-- QUOTED TEXT start --

Capstone Project - Word Prediction

16/3/2022

Introduction

Natural Language Processing (NLP) is a field that deals with text and voice.
It is a branch of Artificial Intelligence (AI) that helps giving computers the ability to understand and process text and voice data and imitate the human behavior.[1]
This project marks the end of the Data Science Specialization program, which is instructed by professors from John Hopkins University via Coursera.
The data for this project was provided from SwiftKey, big thanks for the oppertunity and cooperation during this project.

Takes in the data provided (here only data sets for the english language were chosen),
Does some pre-processing which include cleaning of the data
Does some exploratory analysis of the data to gather information have an idea of the data
Implements the Katz Back Off model (here with Good-turning discounting) [2]
Develops a webapplication that predicts the next words in a sentence provided by the user. Please find the link to the web application here. WordPred

One of the biggest challenges that was faced during this project was physical limitation of the my personal computer which continously was crashing due to over processing and CPU usage.
In order to due the exploratory analysis, part of the data was needed that must be done in order to produce a fairly accurate picutre of the structure of the data.
It was not possible to include the stopwords, because that increased the memory usage and my particular machine could not handle it.

-- QUOTED TEXT end --
-- RECORD SET start --

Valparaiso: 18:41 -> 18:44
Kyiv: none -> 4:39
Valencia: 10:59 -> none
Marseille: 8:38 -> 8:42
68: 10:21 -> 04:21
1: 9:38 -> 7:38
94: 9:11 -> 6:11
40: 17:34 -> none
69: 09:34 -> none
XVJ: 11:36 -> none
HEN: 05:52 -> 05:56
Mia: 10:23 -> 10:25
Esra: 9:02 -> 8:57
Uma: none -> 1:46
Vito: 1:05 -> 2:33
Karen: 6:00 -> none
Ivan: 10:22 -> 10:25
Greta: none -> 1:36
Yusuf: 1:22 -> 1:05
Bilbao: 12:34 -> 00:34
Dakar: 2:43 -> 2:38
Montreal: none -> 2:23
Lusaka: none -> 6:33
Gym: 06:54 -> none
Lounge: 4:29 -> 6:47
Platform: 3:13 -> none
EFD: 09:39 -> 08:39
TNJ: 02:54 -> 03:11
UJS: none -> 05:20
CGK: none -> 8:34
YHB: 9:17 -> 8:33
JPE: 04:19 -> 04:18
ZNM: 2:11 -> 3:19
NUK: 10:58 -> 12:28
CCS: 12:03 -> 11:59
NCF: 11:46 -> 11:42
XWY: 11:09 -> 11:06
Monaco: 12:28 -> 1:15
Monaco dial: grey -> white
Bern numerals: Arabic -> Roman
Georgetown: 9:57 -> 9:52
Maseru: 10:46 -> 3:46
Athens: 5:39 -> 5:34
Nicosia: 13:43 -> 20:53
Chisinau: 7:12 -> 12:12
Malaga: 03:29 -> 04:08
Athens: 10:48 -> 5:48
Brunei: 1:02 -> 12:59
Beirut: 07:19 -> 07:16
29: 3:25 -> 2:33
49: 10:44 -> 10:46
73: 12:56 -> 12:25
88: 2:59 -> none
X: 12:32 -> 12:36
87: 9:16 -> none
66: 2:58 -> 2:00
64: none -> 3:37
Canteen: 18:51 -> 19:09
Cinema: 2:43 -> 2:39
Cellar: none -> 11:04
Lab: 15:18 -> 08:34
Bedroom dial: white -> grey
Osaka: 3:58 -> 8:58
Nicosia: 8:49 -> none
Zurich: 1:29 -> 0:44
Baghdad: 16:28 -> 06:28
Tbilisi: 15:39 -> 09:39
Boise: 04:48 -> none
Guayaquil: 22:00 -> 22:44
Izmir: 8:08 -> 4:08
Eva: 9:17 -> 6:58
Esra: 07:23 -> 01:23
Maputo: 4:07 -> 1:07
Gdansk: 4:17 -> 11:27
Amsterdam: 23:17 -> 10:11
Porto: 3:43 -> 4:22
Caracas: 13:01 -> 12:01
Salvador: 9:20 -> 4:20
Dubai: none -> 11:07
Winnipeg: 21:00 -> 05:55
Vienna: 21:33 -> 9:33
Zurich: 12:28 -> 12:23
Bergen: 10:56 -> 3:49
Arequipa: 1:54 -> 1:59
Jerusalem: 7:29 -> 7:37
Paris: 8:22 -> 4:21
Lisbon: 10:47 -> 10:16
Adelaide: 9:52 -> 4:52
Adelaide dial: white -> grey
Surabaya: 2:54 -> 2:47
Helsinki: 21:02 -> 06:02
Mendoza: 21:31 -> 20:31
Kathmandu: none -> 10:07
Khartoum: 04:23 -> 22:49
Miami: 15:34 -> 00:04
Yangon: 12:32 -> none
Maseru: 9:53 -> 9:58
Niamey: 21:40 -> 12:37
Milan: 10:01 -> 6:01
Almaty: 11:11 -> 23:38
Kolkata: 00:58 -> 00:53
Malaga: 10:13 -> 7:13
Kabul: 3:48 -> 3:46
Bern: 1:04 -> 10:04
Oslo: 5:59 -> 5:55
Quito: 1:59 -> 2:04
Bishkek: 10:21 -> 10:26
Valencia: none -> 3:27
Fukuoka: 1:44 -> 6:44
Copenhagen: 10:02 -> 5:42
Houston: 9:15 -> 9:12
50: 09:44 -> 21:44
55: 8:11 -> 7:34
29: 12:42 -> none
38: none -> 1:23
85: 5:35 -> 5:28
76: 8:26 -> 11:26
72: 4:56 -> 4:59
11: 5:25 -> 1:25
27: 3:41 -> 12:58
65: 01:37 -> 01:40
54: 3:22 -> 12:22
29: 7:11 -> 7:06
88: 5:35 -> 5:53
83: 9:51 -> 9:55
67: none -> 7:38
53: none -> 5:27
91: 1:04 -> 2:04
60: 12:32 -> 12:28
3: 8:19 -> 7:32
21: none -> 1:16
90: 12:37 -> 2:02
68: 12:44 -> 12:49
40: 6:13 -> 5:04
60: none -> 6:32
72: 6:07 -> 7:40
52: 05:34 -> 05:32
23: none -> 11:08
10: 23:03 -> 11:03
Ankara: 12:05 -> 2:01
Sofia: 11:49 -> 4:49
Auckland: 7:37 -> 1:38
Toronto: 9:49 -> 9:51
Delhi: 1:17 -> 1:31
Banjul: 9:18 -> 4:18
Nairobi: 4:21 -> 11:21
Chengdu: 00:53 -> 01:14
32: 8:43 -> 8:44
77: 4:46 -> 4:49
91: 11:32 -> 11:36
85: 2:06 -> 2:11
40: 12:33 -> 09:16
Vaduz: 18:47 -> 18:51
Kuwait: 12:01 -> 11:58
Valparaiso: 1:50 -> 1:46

-- RECORD SET end --

YOUR TASKS ::
1 – Rewrite the word prediction project write-up, starting at "The data for" and stopping after "and CPU usage.", and rename "personal computer" to "laptop" throughout that passage.
2 – Write what comes next in the word prediction project write-up, picking up after its final sentence.

ANSWERS FOR THE EXERCISE ::
1 –
The data for this project was provided from SwiftKey, big thanks for the oppertunity and cooperation during this project.

Takes in the data provided (here only data sets for the english language were chosen),
Does some pre-processing which include cleaning of the data
Does some exploratory analysis of the data to gather information have an idea of the data
Implements the Katz Back Off model (here with Good-turning discounting) [2]
Develops a webapplication that predicts the next words in a sentence provided by the user. Please find the link to the web application here. WordPred

One of the biggest challenges that was faced during this project was physical limitation of the my laptop which continously was crashing due to over processing and CPU usage.

2 –
It was important to constantly save the outcomes to clean up the environment, which slows the coding process and thought flow.

The web application was end product of this project
Note that all the data is used, which causes the application to load more slowly
The application is fairly simple and the degree of fanciness is relative
The application include some instructions on to how to use it, and the main part is the prediction tab, and finally some visualization in the last tab.
The idea is to develop the application as time allows and fine tune the prediction model when possible

As this was a completely new area for me, it was challenging to grasp the theory of it, let along the coding process.
I would really like to give credit to @thachngoctran (github) [3,4] for a nice and structured explanation of how it is possible to implement the theory in R.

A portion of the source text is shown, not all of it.